Most of us like our jobs – after all, we’re free to go elsewhere if we don’t. But how many can say we actually work for the best company in the province? Our annual Best Companies to Work for in B.C. survey is open to all comers, and this year more than 100 employers thought they should be in the running. Ninety-two companies met the basic criteria, and from those we narrowed it down to the top 20: 10 companies with fewer than 100 employees and 10 with more than 100 employees.
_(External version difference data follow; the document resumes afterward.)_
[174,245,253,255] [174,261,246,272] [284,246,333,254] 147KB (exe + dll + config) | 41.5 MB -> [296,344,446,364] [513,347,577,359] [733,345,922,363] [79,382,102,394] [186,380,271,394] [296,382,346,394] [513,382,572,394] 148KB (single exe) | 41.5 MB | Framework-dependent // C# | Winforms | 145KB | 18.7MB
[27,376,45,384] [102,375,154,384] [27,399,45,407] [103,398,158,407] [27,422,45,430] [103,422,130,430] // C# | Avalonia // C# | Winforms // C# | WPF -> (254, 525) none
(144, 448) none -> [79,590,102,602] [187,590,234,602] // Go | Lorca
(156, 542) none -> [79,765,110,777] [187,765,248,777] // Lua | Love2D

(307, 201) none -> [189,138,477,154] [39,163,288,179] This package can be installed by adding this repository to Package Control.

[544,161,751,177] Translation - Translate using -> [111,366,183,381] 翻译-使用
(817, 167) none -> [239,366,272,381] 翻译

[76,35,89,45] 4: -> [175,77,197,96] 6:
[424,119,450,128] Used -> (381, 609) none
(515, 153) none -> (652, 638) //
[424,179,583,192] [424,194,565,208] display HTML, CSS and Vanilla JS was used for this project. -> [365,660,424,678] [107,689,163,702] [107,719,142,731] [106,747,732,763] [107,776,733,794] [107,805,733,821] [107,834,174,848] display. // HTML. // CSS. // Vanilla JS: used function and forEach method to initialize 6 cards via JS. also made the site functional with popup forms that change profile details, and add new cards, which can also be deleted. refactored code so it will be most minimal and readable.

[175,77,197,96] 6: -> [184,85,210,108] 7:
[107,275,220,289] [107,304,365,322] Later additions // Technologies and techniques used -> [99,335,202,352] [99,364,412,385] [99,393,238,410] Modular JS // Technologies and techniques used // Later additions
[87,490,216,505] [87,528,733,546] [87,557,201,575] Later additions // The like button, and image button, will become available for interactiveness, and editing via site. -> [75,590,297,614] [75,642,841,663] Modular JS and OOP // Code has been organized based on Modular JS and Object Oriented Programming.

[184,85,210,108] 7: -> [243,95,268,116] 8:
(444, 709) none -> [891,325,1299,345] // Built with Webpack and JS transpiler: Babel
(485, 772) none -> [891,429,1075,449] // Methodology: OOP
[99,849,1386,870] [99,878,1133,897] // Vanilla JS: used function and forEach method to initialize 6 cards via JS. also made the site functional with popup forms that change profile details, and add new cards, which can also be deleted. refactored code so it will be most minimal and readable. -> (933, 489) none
Little surprise, perhaps, that web consultants, game developers and software publishers dominate our rankings this year, taking top spot among big companies and small, and figuring prominently elsewhere in the rankings. Employee comments suggest that, amid stiff competition for talent, the tech sector has retained many of the employee perks introduced in the boom years earlier in this decade. Flexible hours, a casual workplace and job mobility are common themes among comments from employees in this sector.
Credit unions also figure prominently, as they have consistently in our Best Companies surveys. And a few newcomers round out this year’s list, including a maker of concrete waterproofing products and a local hair products company with an international reach. “Best” can be a relative term, but BCBusiness teamed up with organizational consultants Caliber Leadership Systems Inc. to nail down quantifiable rankings. We sought input from employers and employees alike, asking them to fill in multiple-choice surveys, which were translated into numerical scores. We gave the most weight to employee input: employee responses to a 52-question survey account for 70 per cent of a company’s final score; employer responses account for 20 per cent; and employee participation rates account for 10 per cent.
Sifting through the scores, Caliber analysts found some interesting lessons in differences between industry sectors. Companies in hospitality and consumer services (including travel) collectively racked up the highest score of any sector, while companies in the non-profit, public and charitable sectors scored the lowest. Caliber analysts conclude this is likely because hospitality and consumer businesses tend to focus on customer service and employee empowerment, while public-sector workforces tend to be longer-serving and are often unionized. And comparatively low salaries in the public and non-profit sector make it difficult to attract and reward top performers.
It’s also interesting to note that employee rankings of their employers diminish steadily with length of service: employees who have been with companies for less than one year rank their employers significantly higher than those who have been at the company for between one and two years, and rankings drop less markedly, but steadily, as length of service increases. The majority of respondents fall into the “new employee” category, with nearly 70 per cent of participating employees reporting less than five years’ service with their current employers. This could indicate high turnover, but more likely reflects rapid growth during the province’s economic boom in recent years.
Winner of the Worklife B.C. Award: Next Level Games
Of the 92 companies that met the entry requirements this year, Next Level Games Inc. stands out for offering employees an outstanding balance of work and life.
For the first time ever, we isolated survey questions relating to matters such as reasonable workloads, flexible work arrangements, workplace culture and support of a healthy lifestyle. While competition for the top honour was very close among the companies making it to our two top-10 lists, none outside of these 20 companies came even close to Next Level Games. Runners up in the WorkLife BC Award were Habañero Consulting Group and Strangeloop Networks Inc.